§ **課題**
下の抜粋本文には、本書で語られていない作品がいくつか挙げられています。その作品名をすべて、本文に出てくる順に列挙してください。

§ **抜粋本文**
ヒット作は多いものの、そのいずれもが『ドラえもん』の陰に隠れていることは、本人はどうとも思っていないにしろ、ファンにとっては大いなる不幸である。藤子Aは「無冠の帝王」とも一部で呼ばれていた。コンビ解消前に受賞した小学館漫画賞はいずれも藤子F作品であるし、その後も漫画関連の賞は一つも受賞していなかった。初めての受賞は2005年の第34回日本漫画家協会賞文部科学大臣賞である。デビュー50年目にして初の受賞である。
話が横道に逸れてしまったので元に戻すが、本書は藤子Aファン7人がテーマ毎にその魅力をたっぷりと語った1冊である。メーリングリストを使った座談会形式になっているので、所々行ったり戻ったりしている部分があるのはもどかしいが、ファンならではの熱さとディープさは十分感じられる。藤子Aのギャグ漫画が赤塚不二夫全盛期と重なっており、競い合っていたという事実はなるほどと唸らされた。
残念なことと言えば、最初の『まんが道』あたりではまだ手探り状態だったのか、今ひとつ議論が噛み合わず、そしてディープさが足りなかったこと。そしてあとがきでも書かれているが、『プロゴルファー猿』といったスポ根もの、『魔太郎が来る』『ブラック商会変奇郎』のような長編ブラックもの、『笑うせぇるすまん』『憂夢』のような連作ブラックもの、『シルバークロス』のようなアクションものなどについて語られていないことだ。次を予定しているのであれば、PARマンシリーズのエッセイなどにも触れてほしいところだ。
それと座談会形式では話題が拡散してしまうので、ご本人による評論集もお願いしたい。

§ **入力行**
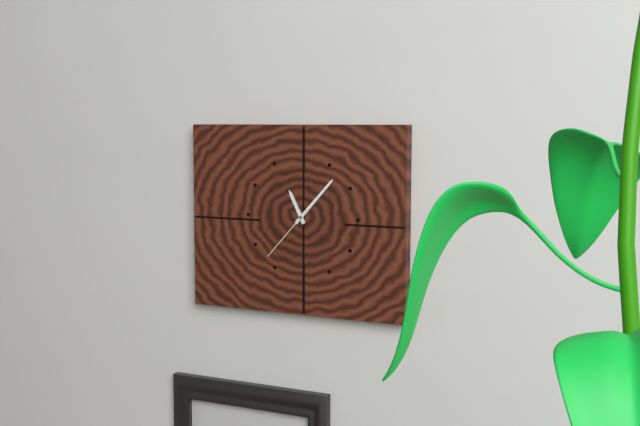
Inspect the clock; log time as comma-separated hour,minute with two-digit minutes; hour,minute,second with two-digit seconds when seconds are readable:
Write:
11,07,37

---

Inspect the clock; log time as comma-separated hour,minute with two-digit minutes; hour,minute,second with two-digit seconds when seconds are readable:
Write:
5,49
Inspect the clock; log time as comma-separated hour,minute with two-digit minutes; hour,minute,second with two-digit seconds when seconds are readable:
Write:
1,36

---

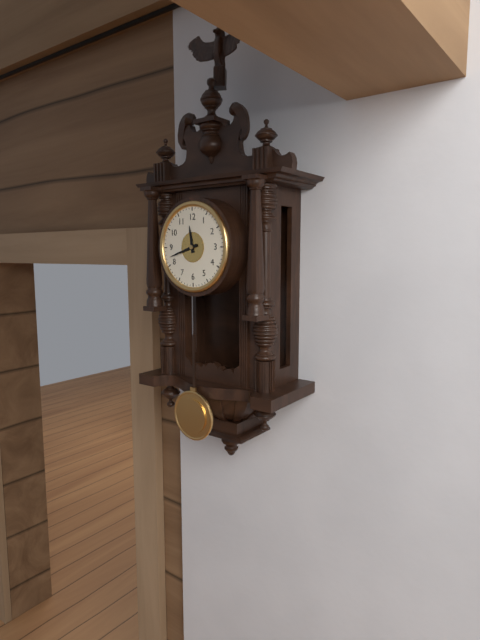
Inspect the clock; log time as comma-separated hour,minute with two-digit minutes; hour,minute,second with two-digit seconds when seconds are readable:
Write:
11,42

§ **正解出力**
『プロゴルファー猿』
『魔太郎が来る』
『ブラック商会変奇郎』
『笑うせぇるすまん』
『憂夢』
『シルバークロス』